Aug 22 16:48:25 localhost smart-proxy[66678]: <SAT_IP> - - [22/Aug/2023:16:48:25 EDT] "GET /unattended/templateServer HTTP/1.1" 200 67
Aug 22 16:48:25 localhost smart-proxy[66678]: - -> /unattended/templateServer
Aug 22 16:48:25 localhost smart-proxy[66678]: malloc(): unaligned fastbin chunk detected
Aug 22 16:48:25 localhost systemd-coredump[67435]: Resource limits disable core dumping for process 66678 (smart-proxy).
Aug 22 16:48:25 localhost systemd-coredump[67435]: Process 66678 (smart-proxy) of user 990 dumped core.

Comment 27 errata-xmlrpc 2023-08-24 18:24:35 UTC
Since the problem described in this bug report should be
resolved in a recent advisory, it has been closed with a
resolution of ERRATA.

For information on the advisory (Satellite 6.12.5 Async Update), and where to find the updated
files, follow the link below.

If the solution does not work for you, open a new bug report.

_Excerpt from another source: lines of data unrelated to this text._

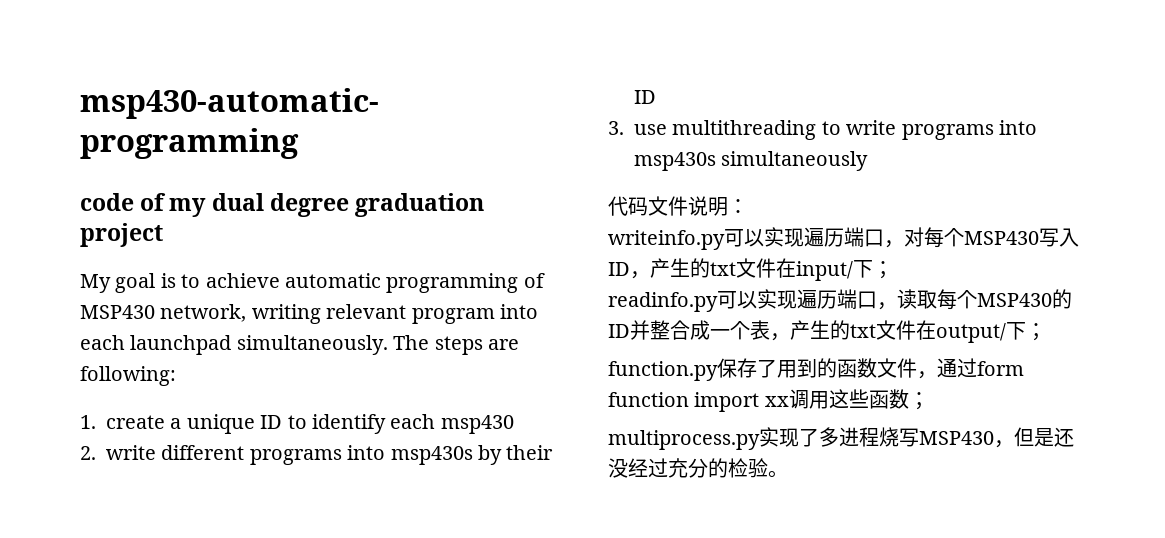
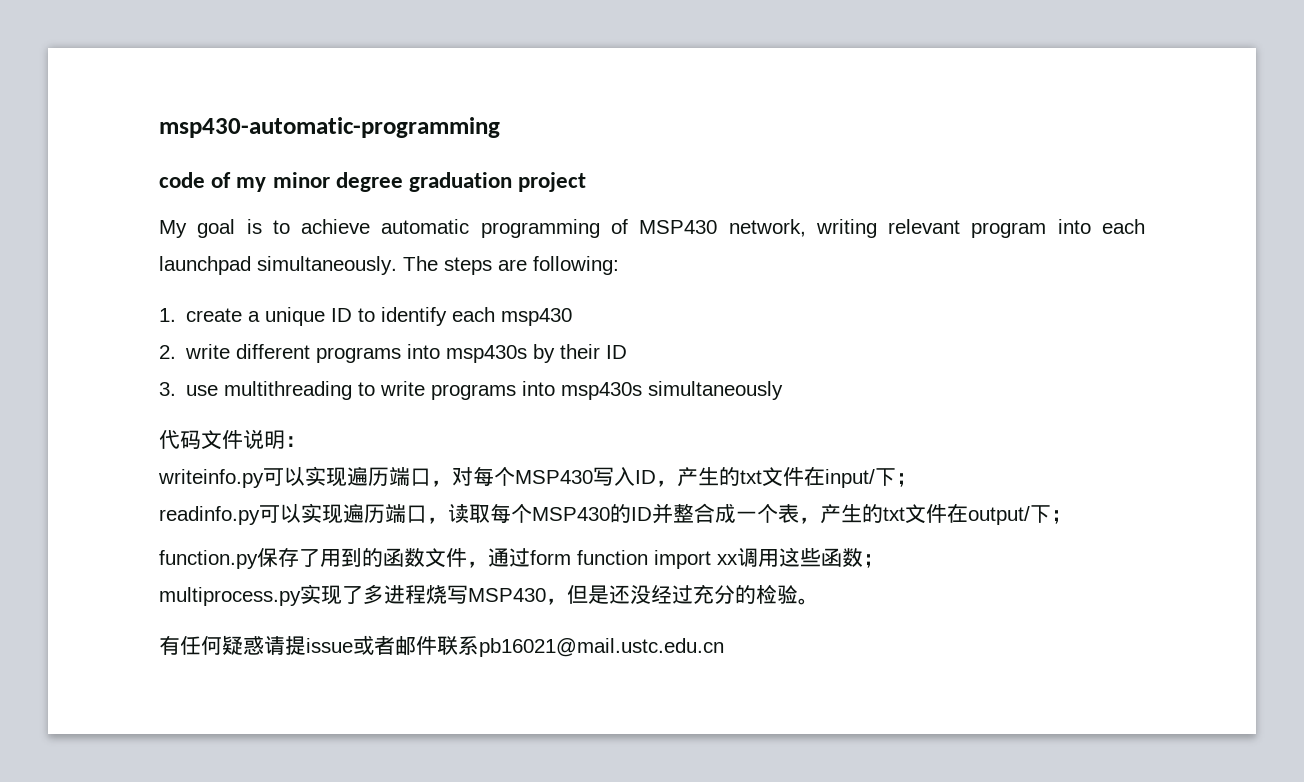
[211,193,264,211] dual -> [272,172,330,188] minor
(788, 474) none -> [159,635,724,657] // 有任何疑惑请提issue或者邮件联系pb16021@mail.ustc.edu.cn

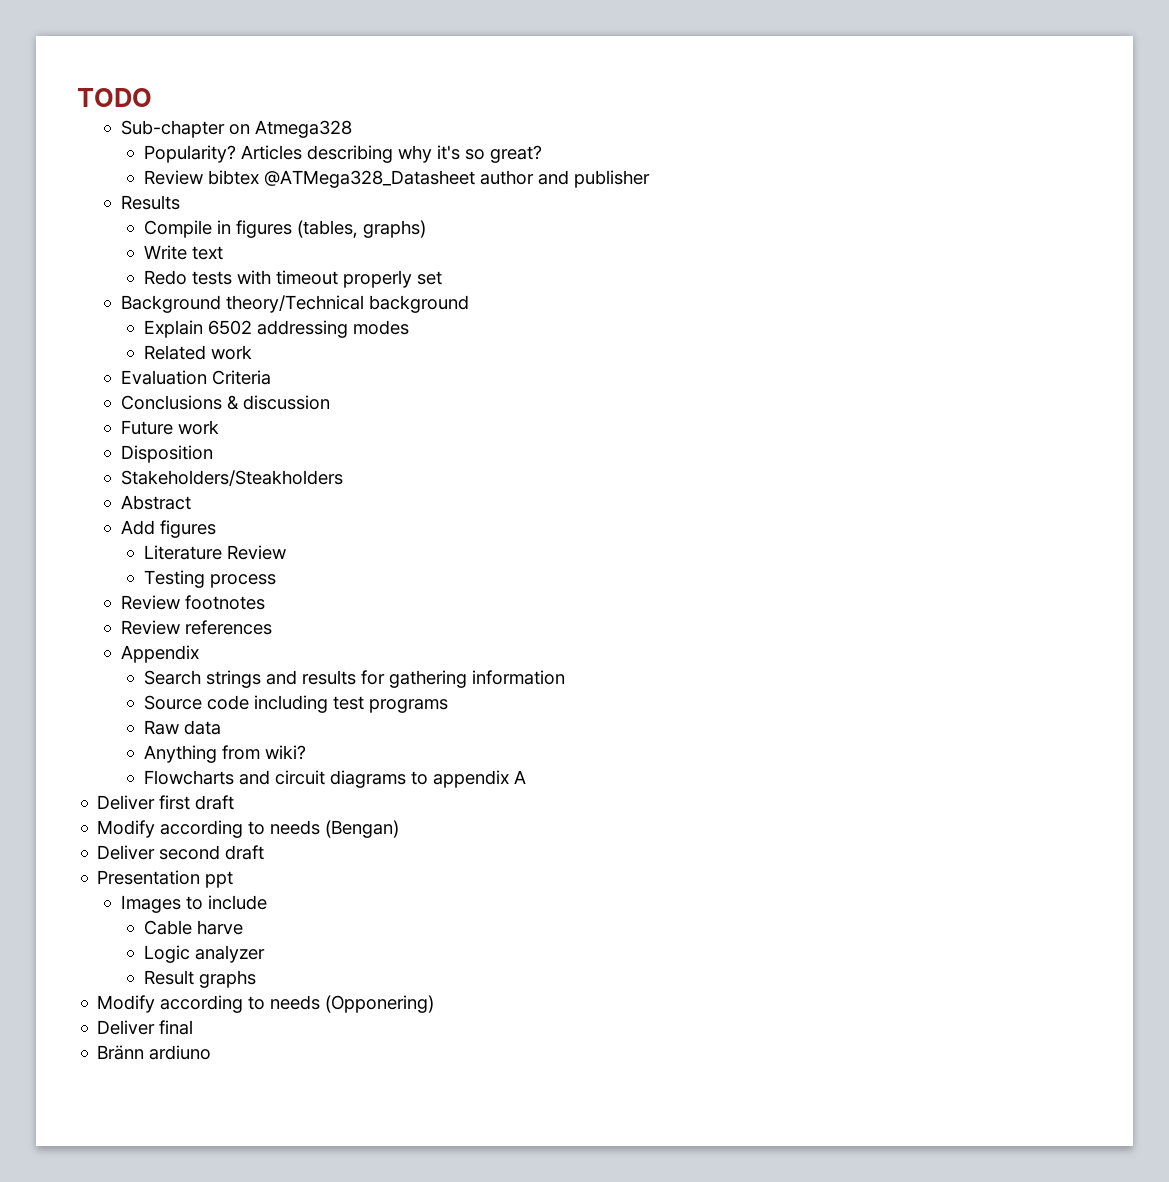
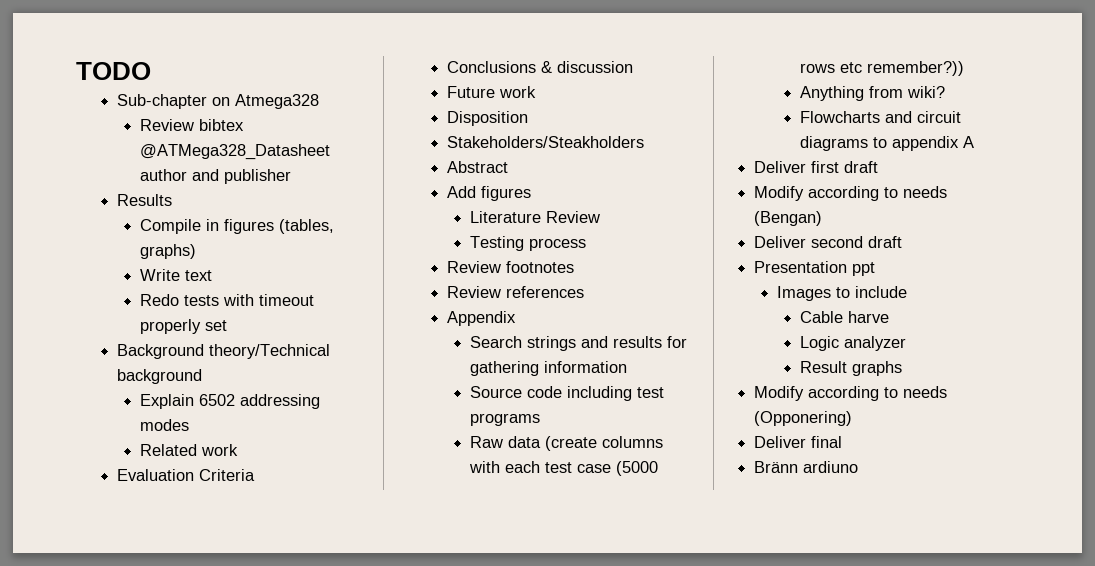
[144,145,543,163] // Popularity? Articles describing why it's so great? -> (320, 101) none
(222, 727) none -> [545,436,664,451] [469,461,659,476] [800,61,965,76] (create columns with each test case (5000 rows etc remember?))

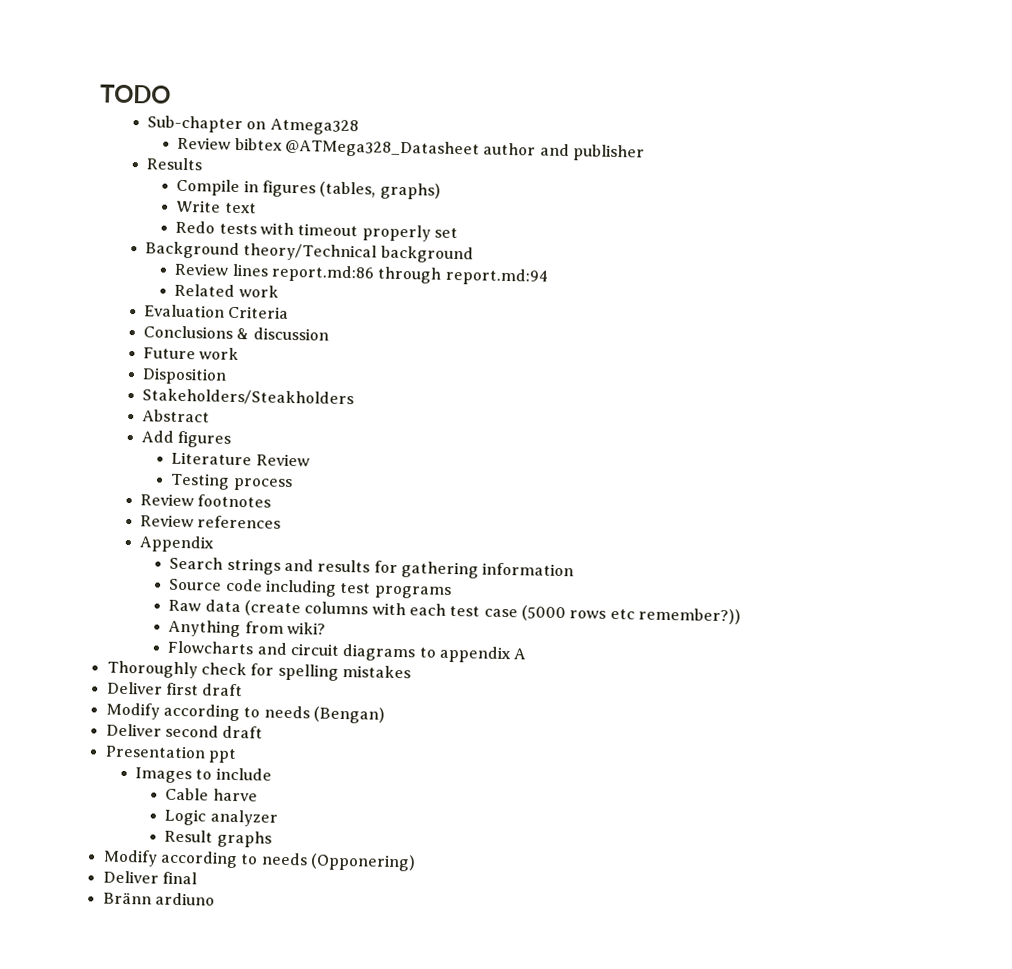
[140,394,321,409] [140,419,190,431] Explain 6502 addressing modes -> [174,262,548,286] Review lines report.md:86 through report.md:94
(975, 142) none -> [106,660,411,681] // Thoroughly check for spelling mistakes

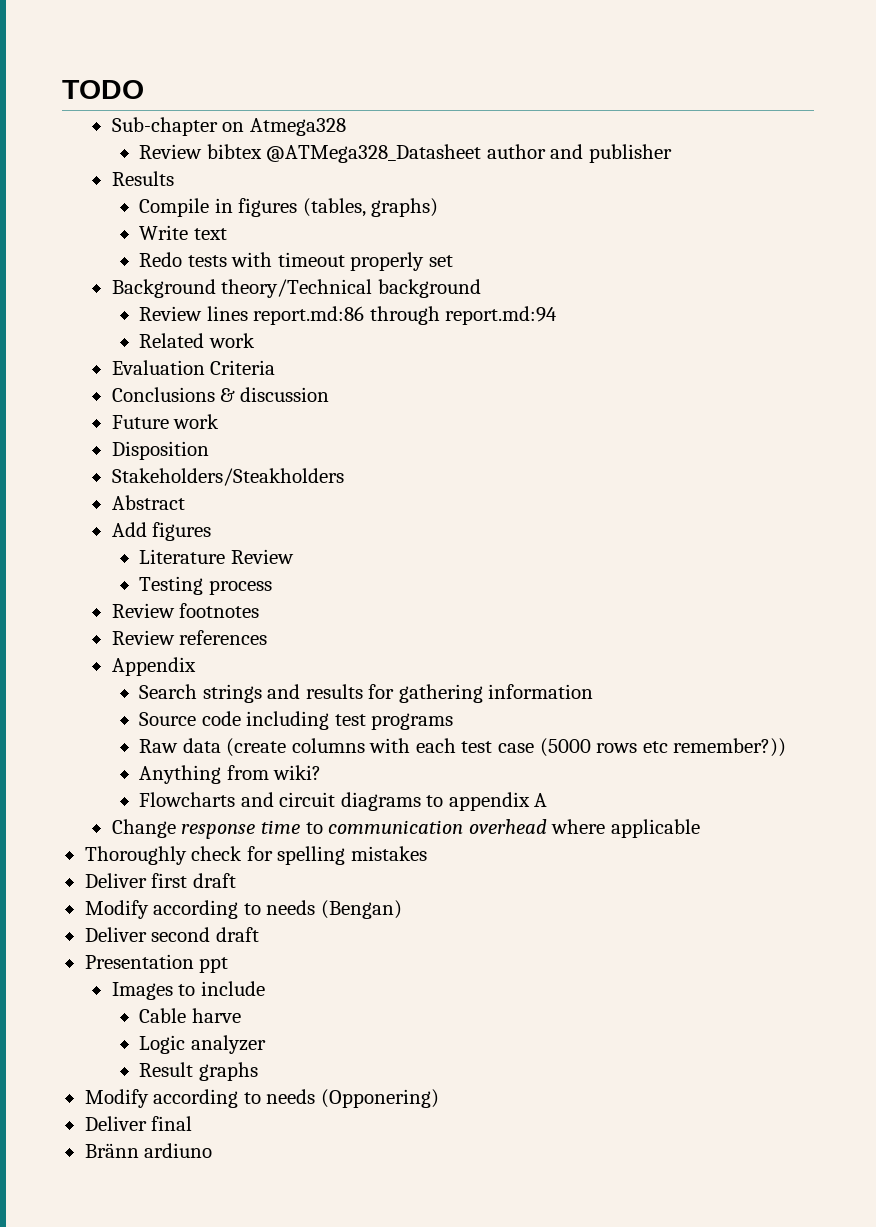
(527, 654) none -> [111,819,700,839] // Change response time to communication overhead where applicable

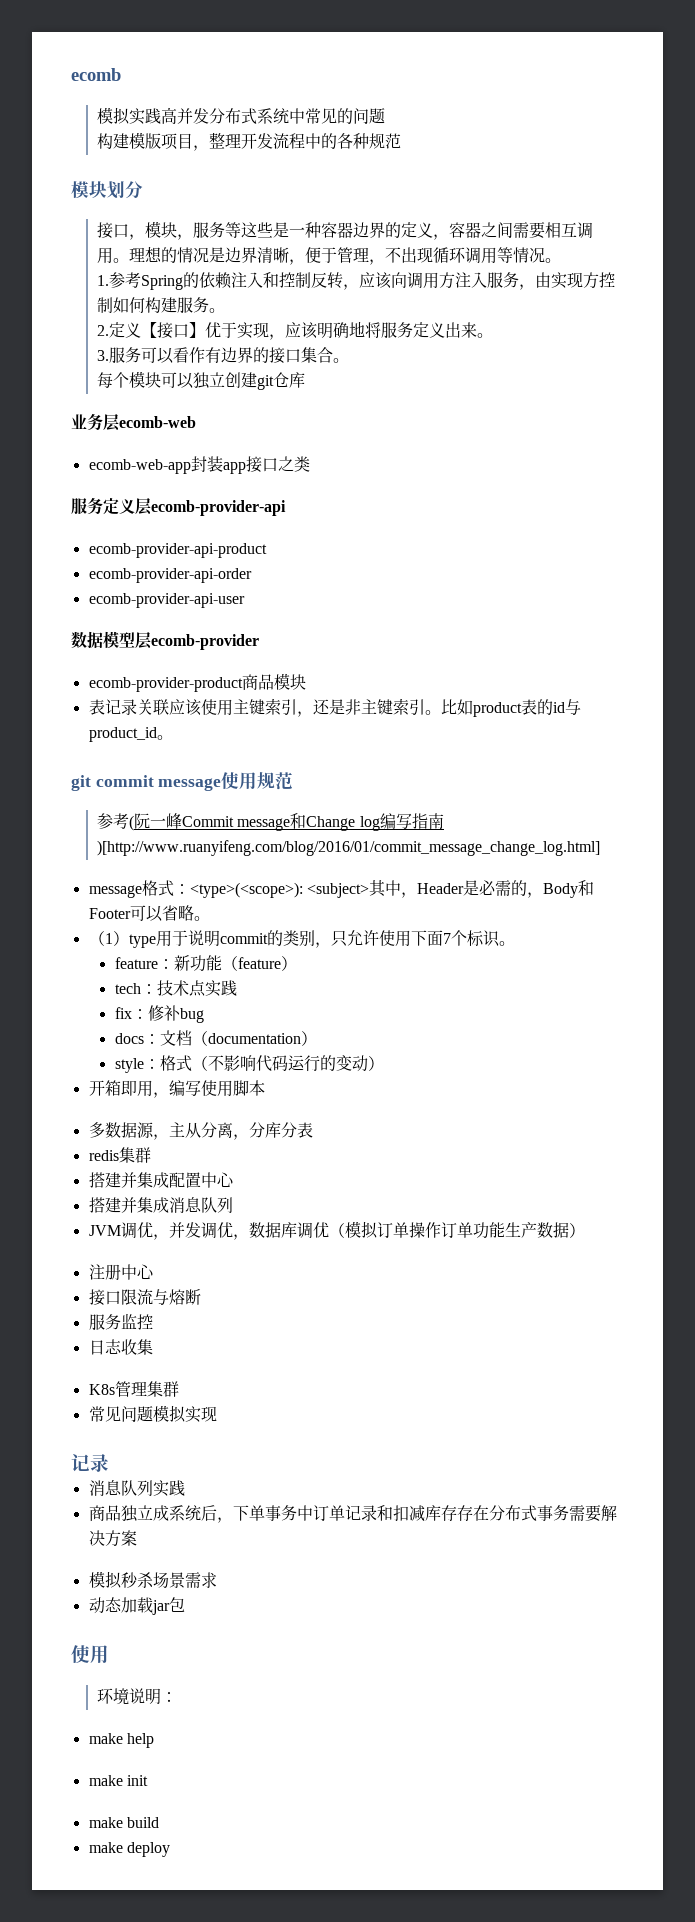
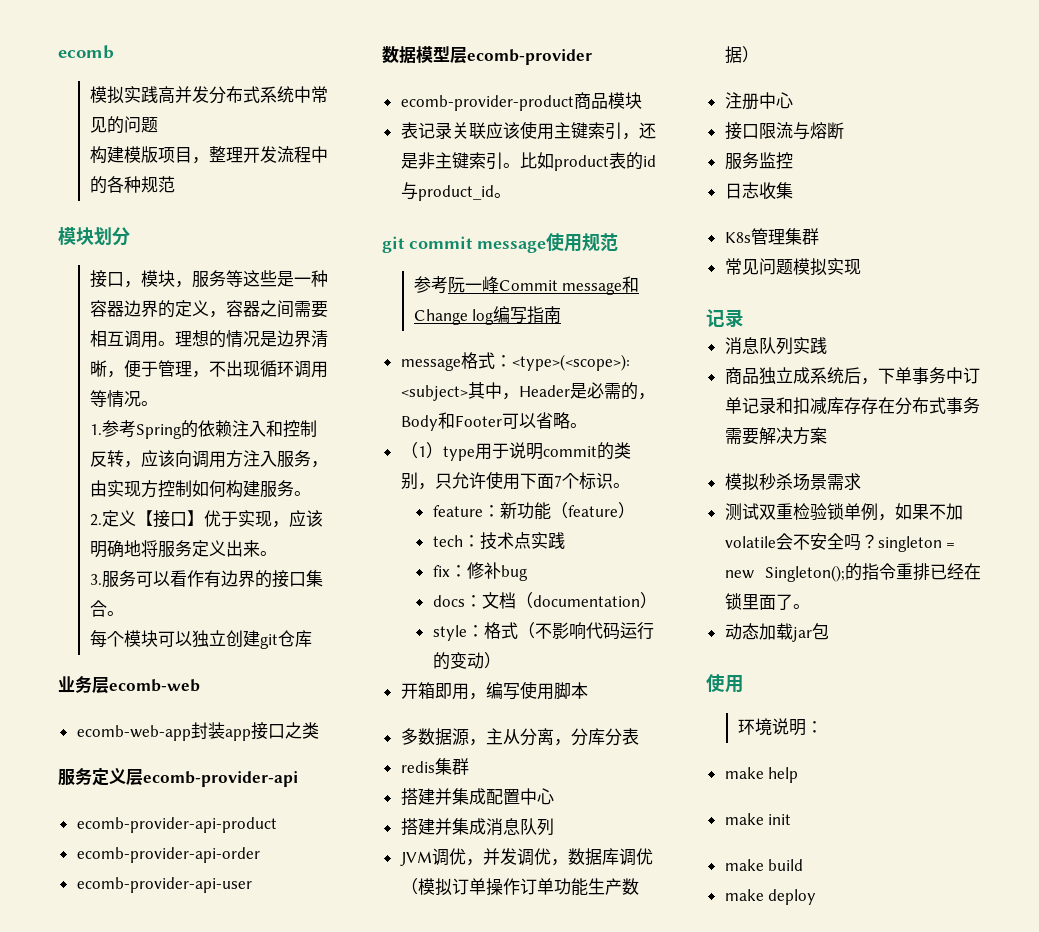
[129,815,135,831] ( -> (448, 285) none
[97,840,601,856] )[http://www.ruanyifeng.com/blog/2016/01/commit_message_change_log.html] -> (562, 314) none
(217, 1580) none -> [724,503,963,521] [724,533,956,552] [724,563,981,582] [724,593,810,610] // 测试双重检验锁单例，如果不加volatile会不安全吗？singleton = new Singleton();的指令重排已经在锁里面了。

https://access.redhat.com/errata/RHBA-2023:4749

Comment 28 Pavel Moravec 2024-03-15 08:36:32 UTC
The fix is *NOT* in rubygem-xmlrpc-0.3.2-1 but in rubygem-gssapi-1.3.1-1

The bug is *NOT* fixed in 6.12.5 (which is shipped with rubygem-xmlrpc-0.3.2-1 but with rubygem-gssapi-1.2.0-8 and /usr/share/gems/gems/gssapi-1.2.0/lib/gssapi/lib_gssapi.rb does *miss* the patch.

The bug is really fixed in 6.13, I double-checked that.


So for potential Satellite 6.12 customers: please upgrade to 6.13 (or higher).